W dniu 2 lipca 2007 r. w Kancelarii Notarialnej I. K. w D. (Rep. A Nr (...)) strony (w tym M. T. działający w imieniu własnym i brata T. T.) zawarły umowę przeniesienia własności (po warunkowej umowie z 28.05.2007), której przedmiotem były w udziałach po ½ części (przysługujących pozwanym) nieruchomości położone w K., składające się z działek (...) (KW Nr (...) SR w (...)), (...), (KW Nr (...) SR w (...)) i położone w U., składające się z działek: (...) (KW Nr (...) SR w Giżycku), których księgi wieczyste zawierały wówczas wpisy o wszczęciu z nieruchomości egzekucji
z wniosku (...) S.A. oraz o hipotekach ustanowionych na rzecz (...) S.A. Oddział G., BS w G., (...) BS w G. i KRUS. Cenę łączną określono na 495.000 zł, z czego sprzedawcy oświadczyli, że już została im zapłacona kwota 205.000 zł, a reszta ceny w kwocie 290.000 zł zostanie im uiszczona w następujący sposób: 10.000 zł w dniu dzisiejszym i sprzedawcy niniejszym kwitują jej odbiór, zaś kwota 280.000 zł zostanie zapłacona na ich konto bankowe do 31.12.2007 r. Co do tego ostatniego obowiązku kupujący poddał się egzekucji wprost z aktu notarialnego. Jest bezsporne, że nie wywiązał się z tego obowiązku, co spowodowało wszczęcie egzekucji przeciwko niemu przez sprzedawców. W dniu 29 sierpnia 2008 r. w Kancelarii Notarialnej I. K. w D. (Rep. A Nr (...)) strony (w tym M. T. działający w imieniu własnym i brata T. T.) zawarły ugodę, w której stwierdziły, że akt notarialny Rep. A Nr (...) został zaopatrzony w klauzulę wykonalności na kwotę 280.000 zł oraz że w związku z zaistniałym sporem co do zapłaty ceny sprzedaży oraz zobowiązań wynikających z omówionych wyżej aktów notarialnych ustalają wszystkie swoje zobowiązania w następujący sposób: sprzedawcy zobowiązali się złożyć wniosek o umorzenie postępowania egzekucyjnego, a M. T. działający w imieniu własnym i brata T. T., zobowiązał się wpłacić kwoty w wysokościach odpowiadających zadłużeniom sprzedawców bezpośrednio na konta wierzycieli sprzedawców, tj.: na konto KRUS do 18.09.2008 r. 14.722,04 zł, na konto (...) S.A. do 31.12.2009 r. całą kwotę zadłużenia wobec banku zabezpieczoną opisaną wyżej hipoteką lub przejąć cały dług wobec banku w pełnej wysokości, ponadto zobowiązał się wpłacić 25.000 zł sprzedawcom, w tym 10.000 zł do 20.10.2008 r., 5.000 zł do 20.11.2008 r., 5.000 zł do 20.12.2008 r. i 5.000 zł do 20.01.2009 r. Sprzedawcy oświadczyli, że kwitują w dniu dzisiejszym odbiór kwoty 8.000 zł i że kwota 31.246,18 zł została wpłacona przez M. T. na konto Komornika Sądowego przy SR w (...) M. W.. Dalej strony obciążyły się nawzajem karami umownymi po 50.000 zł na wypadek niewykonania niniejszej ugody.
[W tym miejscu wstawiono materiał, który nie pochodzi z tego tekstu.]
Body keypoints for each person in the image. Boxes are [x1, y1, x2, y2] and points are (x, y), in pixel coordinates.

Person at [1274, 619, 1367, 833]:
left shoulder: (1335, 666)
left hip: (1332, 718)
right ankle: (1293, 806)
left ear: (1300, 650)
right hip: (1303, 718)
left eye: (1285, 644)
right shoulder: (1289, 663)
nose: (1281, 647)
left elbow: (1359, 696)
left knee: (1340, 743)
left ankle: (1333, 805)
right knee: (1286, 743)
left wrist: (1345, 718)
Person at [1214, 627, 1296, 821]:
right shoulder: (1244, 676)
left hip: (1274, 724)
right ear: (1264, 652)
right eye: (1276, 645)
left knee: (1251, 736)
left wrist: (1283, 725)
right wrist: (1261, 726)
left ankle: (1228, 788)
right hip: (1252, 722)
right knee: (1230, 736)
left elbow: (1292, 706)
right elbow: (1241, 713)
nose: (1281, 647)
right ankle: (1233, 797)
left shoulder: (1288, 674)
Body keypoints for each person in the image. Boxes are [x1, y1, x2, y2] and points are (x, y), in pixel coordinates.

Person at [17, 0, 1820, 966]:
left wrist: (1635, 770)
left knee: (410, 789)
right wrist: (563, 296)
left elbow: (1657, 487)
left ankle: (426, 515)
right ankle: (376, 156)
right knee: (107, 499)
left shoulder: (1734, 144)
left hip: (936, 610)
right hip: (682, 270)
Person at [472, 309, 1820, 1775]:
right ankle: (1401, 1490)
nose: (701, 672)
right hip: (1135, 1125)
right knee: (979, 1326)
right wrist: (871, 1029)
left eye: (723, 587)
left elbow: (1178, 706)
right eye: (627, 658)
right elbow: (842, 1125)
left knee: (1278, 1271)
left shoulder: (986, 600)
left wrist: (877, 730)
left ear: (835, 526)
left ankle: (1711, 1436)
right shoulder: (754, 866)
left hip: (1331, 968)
( odpisy aktów notarialnych k. 78-86).

W dniu 19 marca 2009 r. w Kancelarii Notarialnej E. M. w O. (Rep. A Nr (...)) strony zawarły przedwstępną umowę sprzedaży, której przedmiotem była nieruchomość (sąsiadujące działki nr (...), obecnie działka nr (...), KW Nr (...)) położona w K. (gmina G.) o obszarze 7 ha 3983 m 2, obciążona hipotekami na rzecz: (...) S.A., Banku Spółdzielczego w G., (...) Banku Spółdzielczego w G. oraz Kasy Rolniczego Ubezpieczenia Społecznego (dalej: KRUS). Pozwani zobowiązali się sprzedaż powodowi tę nieruchomość za łączną cenę 50.000 zł w przyrzeczonej umowie sprzedaży w terminie do 19 marca 2014 r. Strony ustaliły, że całą cenę sprzedaży powód zapłacił pozwanym przed zawarciem umowy, w tym kwotę 40.000 zł tytułem zadatku. Postanowiły, że
w przypadku niedojścia do skutku umowy przyrzeczonej z winy pozwanych, zobowiązują się oni do zwrotu zadatku w podwójnej wysokości oraz do zwrotu części ceny w kwocie 10.000 zł, zaś w przypadku niedojścia do skutku umowy przyrzeczonej z winy powoda uiszczony zadatek nie podlega zwrotowi, jeśli zaś nastąpi to z przyczyn niezależnych od stron, pozwani zwrócą zadatek
w pojedynczej wysokości część ceny w kwocie 10.000 zł. Co do obowiązku zwrotu pojedynczej lub podwójnej wysokości zadatku oraz otrzymanej części ceny pozwani poddali się egzekucji wprost z aktu, przy czym termin do wystąpienia przez powoda z wnioskiem o klauzulę wykonalności strony określiły na 3 lata ( odpis aktu notarialnego k. 13-17, wydruki treści księgi wieczystej
k. 18-22
).

Poza wpłatą 8.000 zł w stwierdzoną w akcie notarialnym powód wykonał ugodę w następującym zakresie:

- przelewem z 19.09.2008 r. uiścił 14.722,04 zł na rzecz KRUS ( dowód: potwierdzenie przelewu k. 110),

- zapłacił pozwanym sumę 28.500 zł w 6 ratach w okresie od 10.09.2008 do 22.01.2009 r. ( dowód: potwierdzenia trzech przekazów pocztowych i odpisy dwóch pokwitowań podpisanych przez pozwanego k. 111-114),

- zapłacił następcy prawnemu (...) S.A. bankowi (...) S.A. ( dowód: pismo banku z 16.10.2008 r. k. 115) z tytułem: „spłata zadłużenia T. i Z. B.” kwoty: 37.000 zł (5.12.2008), 37.500 zł (26.02.2009), 20.000 zł (4.03.2009 r.), 10.000 zł (8.04.2009 r.), 34.423,70 zł (8.09.2009 r.) – zatem łącznie 138.923,70 zł ( dowód: odpisy poleceń przelewu k. 118-122).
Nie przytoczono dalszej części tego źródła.